Set of tasks -
**a)** In the documentation on converting XYZ coordinates to a molecular descriptor, what is the default value of molDescriptor?
**b)** Give every choice the descriptor documentation offers for the molDescriptor argument, with the full name of each.
**c)** Write the next part of the MLatom descriptor documentation, picking up after its final line.

Source extract -
►

Data

Converting XYZ coordinates to molecular descriptor

Arguments

XYZ2X
XYZfile=[input file S with XYZ coordinates]
XfileOut=[output file S with X values]

Molecular descriptor arguments

If the user only provides XYZ file with XYZfile argument, XYZ coordinates need to be first converted into the molecular descriptor.

molDescriptor=[molecular descriptor]
- RE [default] (relative-to-equilibrium)
  
  CM (Coulomb matrix)
  
  ID (inverse internuclear distances)
- RE descriptor is well-suited for accurate descriptioin of single-molecule PES.
  
  CM is a popular (but somewhat outdated) descriptor which can in principle be also applied to different molecules. In MLatom, full CM (vectorized) is used, not its eigenvalues as in original publication.
  
  ID is a popular inverse internuclear distances descriptor used in many ML models, applicable to a single-molecular PES and similar to RE descriptor.
molDescrType=[type of molecular descriptor]
- unsorted [default for RE]
  
  sorted [default for CM]
  
  permuted (optional, can be used for both RE and CM)
- unsorted descriptors are original descriptors, but they do not ensure permutational invariance of homonuclear atoms.
  
  sorted descriptors ensure permutational invariance and is typically used for CM descriptor (where CM is sorted by its norms). In case of RE descriptor, sorting is done by nuclear repulsions. It can be used for structure-based sampling, but introduces discontinueities in interpolant and should not be used for simulations. Related options: XYZsortedFileOut, permInvGroups, permInvNuclei. See also related tutorial.
  
  permuted augments the descriptor with the permutations of user-defined atoms. Related arguments: permInvKernel, permInvGroups, permInvNuclei. See also related tutorial.
XYZsortedFileOut=[output file with with sorted XYZ coordinates]
- optional.
  
  Only works with molDescriptor=RE molDescrType=sorted.
- saves file with XYZ coordinates after sorting chosen atoms by the nuclear repulsionsSorts chosen atoms by nuclear repulsion and prints out
permInvNuclei=[permutationally invariant nuclei]
- optional.
  
  Should be used with molDescrType=permuted (and often with permInvKernel)
- E.g. permInvNuclei=2-3.5-6 will permute atoms 2,3 and 6,7. See also related tutorial.

◄

Source data
►

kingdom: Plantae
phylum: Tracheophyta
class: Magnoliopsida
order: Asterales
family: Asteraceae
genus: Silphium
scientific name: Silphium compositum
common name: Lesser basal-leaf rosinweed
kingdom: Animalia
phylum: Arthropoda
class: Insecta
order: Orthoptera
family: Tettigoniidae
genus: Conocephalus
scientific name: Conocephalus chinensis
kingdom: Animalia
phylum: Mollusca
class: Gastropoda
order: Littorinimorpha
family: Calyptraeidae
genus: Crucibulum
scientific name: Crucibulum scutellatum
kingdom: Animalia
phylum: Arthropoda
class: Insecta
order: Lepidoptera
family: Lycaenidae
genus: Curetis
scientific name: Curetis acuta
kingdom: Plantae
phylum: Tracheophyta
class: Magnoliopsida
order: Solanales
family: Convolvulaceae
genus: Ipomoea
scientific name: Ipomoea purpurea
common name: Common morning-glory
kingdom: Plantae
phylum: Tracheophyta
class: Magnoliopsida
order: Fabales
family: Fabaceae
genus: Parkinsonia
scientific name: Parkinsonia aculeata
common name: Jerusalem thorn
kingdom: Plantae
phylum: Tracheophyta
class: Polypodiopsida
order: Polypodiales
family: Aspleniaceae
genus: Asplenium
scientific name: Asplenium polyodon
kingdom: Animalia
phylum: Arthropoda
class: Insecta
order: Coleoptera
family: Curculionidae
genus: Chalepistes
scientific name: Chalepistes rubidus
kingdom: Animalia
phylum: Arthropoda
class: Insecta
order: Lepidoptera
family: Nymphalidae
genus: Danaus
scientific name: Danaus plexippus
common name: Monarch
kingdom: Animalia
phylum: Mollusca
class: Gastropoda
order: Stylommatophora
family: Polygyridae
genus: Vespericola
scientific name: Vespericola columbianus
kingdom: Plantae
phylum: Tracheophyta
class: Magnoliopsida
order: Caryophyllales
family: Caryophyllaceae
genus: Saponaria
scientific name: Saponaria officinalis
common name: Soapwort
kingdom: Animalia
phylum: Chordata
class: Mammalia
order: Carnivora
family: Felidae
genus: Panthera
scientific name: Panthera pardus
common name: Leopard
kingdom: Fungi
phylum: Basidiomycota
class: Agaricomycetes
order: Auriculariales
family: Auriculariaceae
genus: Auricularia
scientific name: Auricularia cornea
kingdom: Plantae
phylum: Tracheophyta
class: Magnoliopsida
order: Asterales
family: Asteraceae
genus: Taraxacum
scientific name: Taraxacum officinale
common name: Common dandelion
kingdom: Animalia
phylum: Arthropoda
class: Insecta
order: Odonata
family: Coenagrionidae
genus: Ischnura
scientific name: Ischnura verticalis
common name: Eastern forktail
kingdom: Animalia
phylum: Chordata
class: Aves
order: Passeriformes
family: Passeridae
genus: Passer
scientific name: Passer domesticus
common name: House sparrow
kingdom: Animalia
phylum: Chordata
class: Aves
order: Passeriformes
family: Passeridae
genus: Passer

◄

Answer list -
**a)** RE (relative-to-equilibrium)

**b)**
- RE (relative-to-equilibrium)
- CM (Coulomb matrix)
- ID (inverse internuclear distances)

**c)**
permInvGroups=[permutationally invariant groups]
- optional.
  
  Should be used with molDescrType=permuted (and often with permInvKernel)
- E.g. for water dimer permInvGroups=1,2,3-4,5,6 generates permuted atom indices by flipping the monomers in a dimer.

Example

MLatom.py XYZ2X XYZfile=CH3Cl.xyz XfileOut=CH3Cl.x

Analyzing data sets

MLatom can analyze data sets by comparing them, e.g., mostly by calculating errors of ML-predicted values with respect to available reference values. All files are input files and MLatom output is a statistical analysis.

Arguments

analyze
Yfile=[input file with values]
YgradXYZfile=[input file with gradients in XYZ coordinates]
YestFile=[input file with estimated Y values]
YgradXYZestFile=[input file with estimated XYZ gradients]

Example

MLatom.py analyze Yfile=en.dat YestFile=enest.dat

Sampling and splitting

Arguments for sampling and splitting

sample
- it requires at least one of iTrainOut, CVtest, LOOtest, CVopt, LOOopt
- see also tutorial.
XYZfile=[file with XYZ coordinates] or XfileIn=[file with input vectors X]
- required.
iTrainOut=[file with indices of training points]
- no default file names.
- generates indices for the training set.
iTestOut=[file with indices of test points]
- no default file names.
- generates indices for the test set.
iSubtrainOut=[file with indices of sub-training points]
- no default file names.
- generates indices for the sub-training set.
iValidateOut=[file with indices of validation points]
- no default file names.
- generates indices for the validation set.
CVtest
- optional.
  
  Related option NcvOptFolds.
- generates indices for splits in N-fold cross-validation. By default, 5-fold cross-validation is used.
NcvTestFolds=[number of CV folds]
- 5 [default].
  
  Can be used only with CVopt.
- if this number is equal to the number of data points, leave-one-out cross-validation is performed. Only random or no sampling can be used for cross-validation.
LOOtest
- optional.
- leave-one-out cross-validation. Only random or no sampling can be used.
iCVtestPrefOut=[prefix of files with indices for CVtest]
- no default prefixes.
- file names will include the required prefix.
CVopt
- optional.
  
  Related option NcvOptFolds.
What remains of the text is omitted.